Event, lifestyle and apparel company Aliign Activation Wear, LLC (“AAW”) took athleisure giant lululemon “to the yoga mat” at the Ninth Circuit, alleging that lululemon’s use of the mark “Align” for its yoga pants infringed AAW’s “Aliign” trademark for athletic apparel. Lululemon prevailed. The Ninth Circuit affirmed, among others, the lower court’s summary judgement finding of no “reverse confusion.”
To establish trademark infringement based on reverse confusion, AAW (the senior first user of the mark) had to show that lululemon (the junior second user) extensively advertised and promoted goods under lululemon’s “Align” mark, such that consumers dealing with AAW believe they are instead doing business with lululemon.

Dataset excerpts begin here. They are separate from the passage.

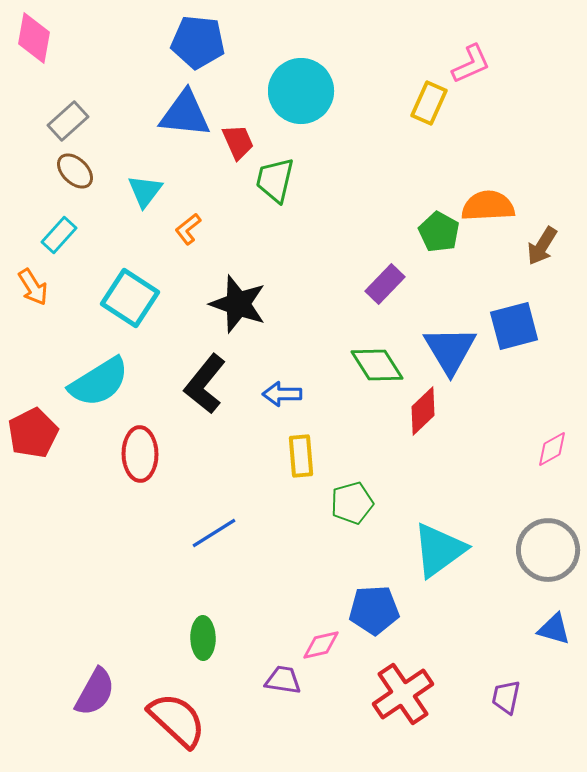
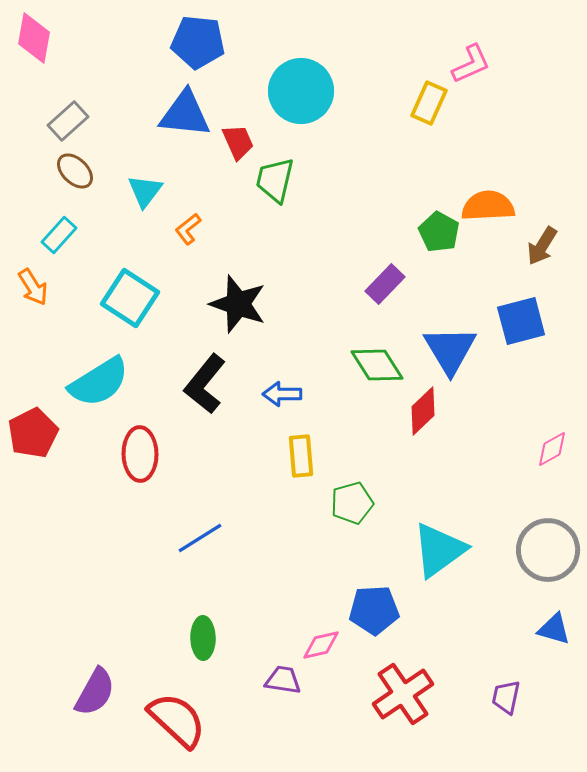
blue square at (514, 326): moved 7 px right, 5 px up
blue line at (214, 533): moved 14 px left, 5 px down
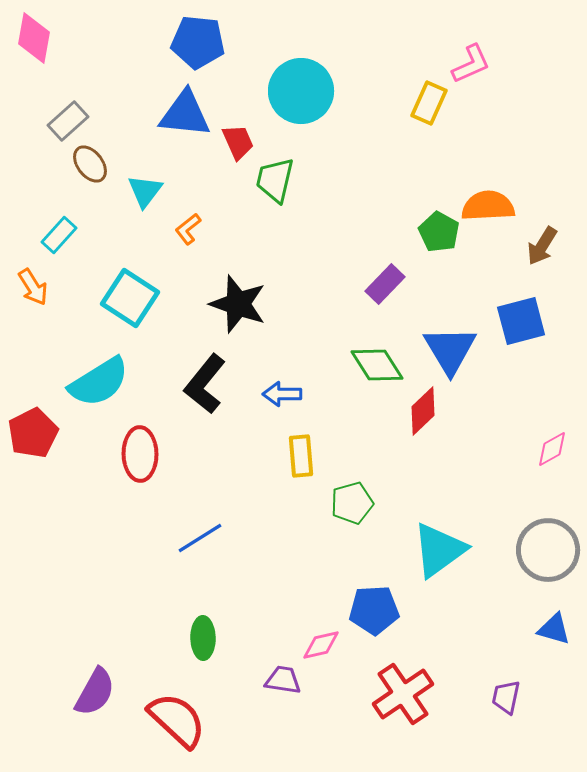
brown ellipse at (75, 171): moved 15 px right, 7 px up; rotated 9 degrees clockwise
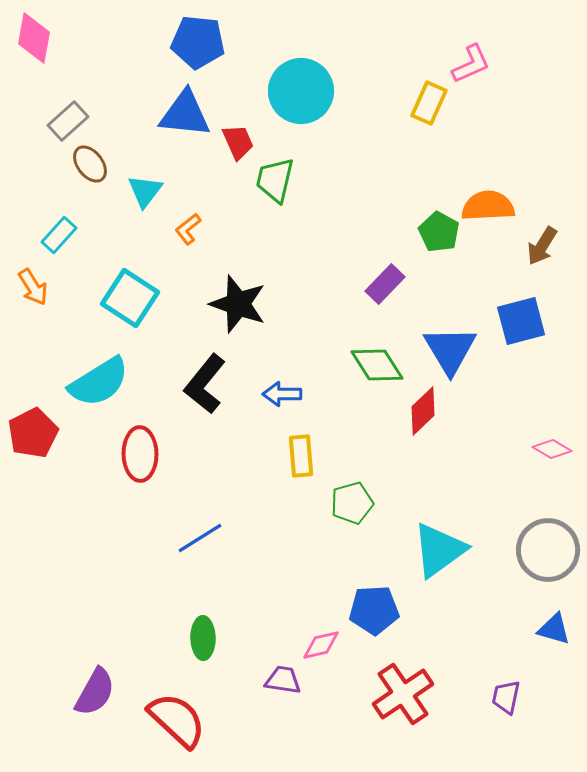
pink diamond at (552, 449): rotated 60 degrees clockwise
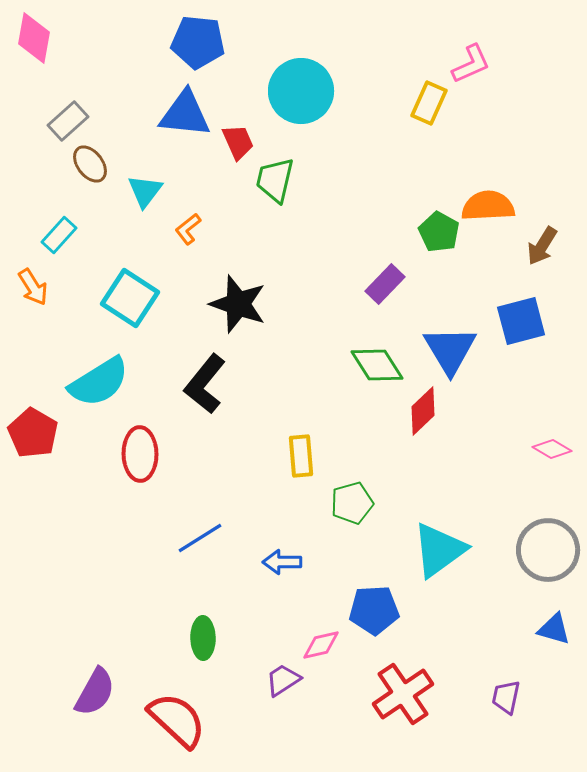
blue arrow at (282, 394): moved 168 px down
red pentagon at (33, 433): rotated 15 degrees counterclockwise
purple trapezoid at (283, 680): rotated 42 degrees counterclockwise
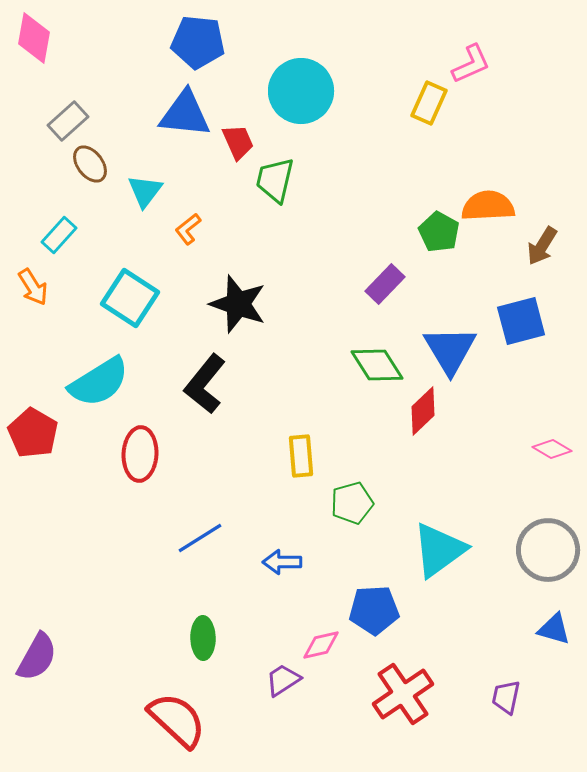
red ellipse at (140, 454): rotated 4 degrees clockwise
purple semicircle at (95, 692): moved 58 px left, 35 px up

The “most significant factor” supporting the Ninth Circuit’s finding of no reverse confusion concerned the way in which the products were “marketed to and encountered by consumers.” Lululemon and AAW sold their respective products primarily on their own internet and/or brick and mortar stores, and third-party distribution of either party’s products was limited. Little to no overlap existed in the “marketing or distribution channels” between the two product lines. Lululemon’s Align yoga products also carried the lululemon mark or company name and given the high price point of Lululemon and AAW goods, consumers were expected to exercise great care in making a purchase from either company, such that consumers would not be confused.
Since the Ninth Circuit decision did not “align” with AAW’s interests, it remains to be seen whether AAW will strike another yoga pose – a tree pose? – and request a rehearing or further appeal this decision.